Walk them through a 30-60-90-day plan to lay out a clear course of action during the first 30, 60, and 90 days of their new job. By setting concrete goals at each stage of the plan, you can make the new hire’s transition into your organization seamless and empowering. Remember to have a one-week check-in to make sure that they are comfortable, happy, and engaged.

Company example of the first week of onboarding


Below illustrates what is typically covered in the first week at Salesforce:

A typical first week onboarding process at Salesforce
Salesforce first week onboarding process

HR pro tip

  • More than 70% of employees say their sense of purpose is defined by their work. Like it or not, your company plays an important part in helping them find their purpose and live it.
  • The biggest way to prevent disengagement is to improve the employee experience from day one, enabling them to feel valued and appreciated and that their work has purpose.
  • The first week is all about making sure your new hire is invested in the culture of the organization and reinforcing the value you see in them.

5. Conduct a 30-day check-in 

The 30-day check-in assesses the new employee’s progress, job satisfaction, and acclimatization to the organization. It’s usually conducted by the employee’s manager and is intended to provide the new employee with an opportunity to ask questions, share feedback, and receive any necessary support to ensure a smooth transition into the organization.
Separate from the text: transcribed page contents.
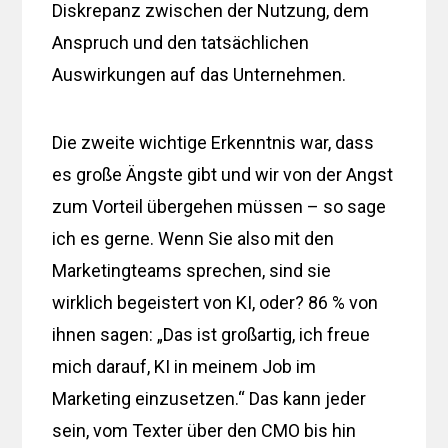
Diskrepanz zwischen der Nutzung, dem
Anspruch und den tatsächlichen
Auswirkungen auf das Unternehmen.
Die zweite wichtige Erkenntnis war, dass
es große Ängste gibt und wir von der Angst
zum Vorteil übergehen müssen – so sage
ich es gerne. Wenn Sie also mit den
Marketingteams sprechen, sind sie
wirklich begeistert von KI, oder? 86 % von
ihnen sagen: „Das ist großartig, ich freue
mich darauf, KI in meinem Job im
Marketing einzusetzen.“ Das kann jeder
sein, vom Texter über den CMO bis hin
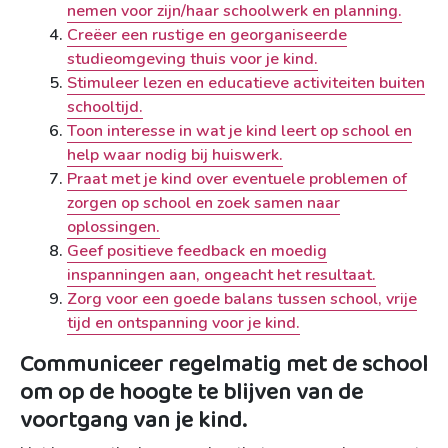
nemen voor zijn/haar schoolwerk en planning.
Creëer een rustige en georganiseerde
studieomgeving thuis voor je kind.
Stimuleer lezen en educatieve activiteiten buiten
schooltijd.
Toon interesse in wat je kind leert op school en
help waar nodig bij huiswerk.
Praat met je kind over eventuele problemen of
zorgen op school en zoek samen naar
oplossingen.
Geef positieve feedback en moedig
inspanningen aan, ongeacht het resultaat.
Zorg voor een goede balans tussen school, vrije
tijd en ontspanning voor je kind.
Communiceer regelmatig met de school
om op de hoogte te blijven van de
voortgang van je kind.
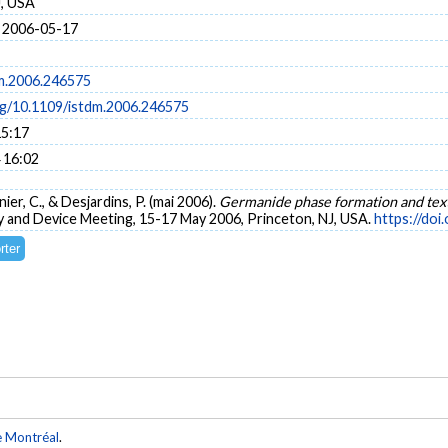
J, USA
 2006-05-17
m.2006.246575
org/10.1109/istdm.2006.246575
15:17
 16:02
ier, C., & Desjardins, P. (mai 2006).
Germanide phase formation and te
y and Device Meeting, 15-17 May 2006, Princeton, NJ, USA.
https://doi
e Montréal
.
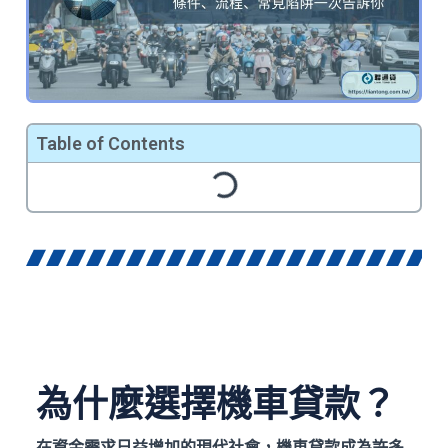
Table of Contents
為什麼選擇機車貸款？
在資金需求日益增加的現代社會，機車貸款成為許多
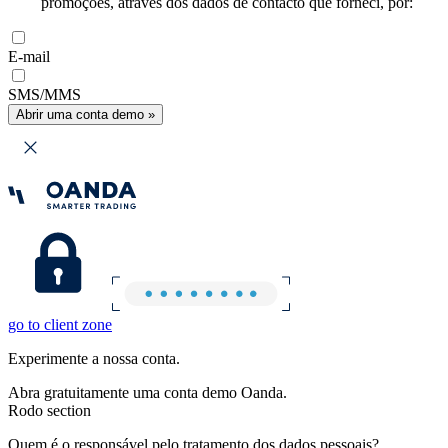
promoções, através dos dados de contacto que forneci, por:
E-mail
SMS/MMS
Abrir uma conta demo »
go to client zone
Experimente a nossa conta.
Abra gratuitamente uma conta demo Oanda.
Rodo section
Quem é o responsável pelo tratamento dos dados pessoais?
The new hire and their manager will discuss the employee’s job responsibilities, expectations, and goals and provide feedback on the employee’s performance so far and answer any questions or concerns the employee may have. The check-in can help identify any potential issues that need to be addressed early on, such as training needs or conflicts with colleagues.

Overall, the 30-day check-in is an important part of onboarding and helps to ensure that the new employee feels supported, engaged, and equipped to succeed in their new role.

Encourage managers to actively check in with new employees at 30 days. Also, set up a 30-day check-in between HR and the new employee to understand what they feel about the onboarding experience so far. This is a great opportunity to gain insights into your process and evaluate where there is room for improvement. 

A 30-day review checklist:

  1. Is the job what the employee expected it to be?
  2. Do they have access to all of the information, tools, and resources needed to meet their objectives? Have there been any roadblocks?
  3. Is there any further training they would like?
  4. Have they felt welcomed by their new team and is communication a simple process?
  5. Have they liked the company culture so far? What could be improved?
  6. What is their opinion of the onboarding process and are their any areas of improvement? 
  7. What would they like to accomplish in the next 30 days?

HR pro tip

  • Choosing the right questions to ask new employees is crucial to an effective 30-day review. The best way to approach the review is by asking questions one-on-one. Choose your questions specifically and use them to lead the conversation, while giving the new hire the space to talk.

Key takeaways

  • Make a lasting impression: Welcoming new employees is a critical process for any organization, as it sets the tone for the employee’s relationship with the company. Make sure you invest in a comprehensive onboarding program.
  •  On day 1: On the first day, introduce the new employee to the company culture, policies, and procedures. Include job responsibilities, benefits, and any other important information. Assign a buddy who can assist the new employee with any questions they have.
  •  Keep communicating: Maintain ongoing communication with the new hire to ensure that they are adjusting well to their new role and the workplace. Include regular check-ins, performance reviews, and opportunities for feedback.
  •  The 30-60-90-day plan: A well-designed 30-60-90 day will help new employees set goals and strategize their first three months in the new job. Use it to provide structure and direction, define processes and expectations, and lay out a clear course of action for the new hire.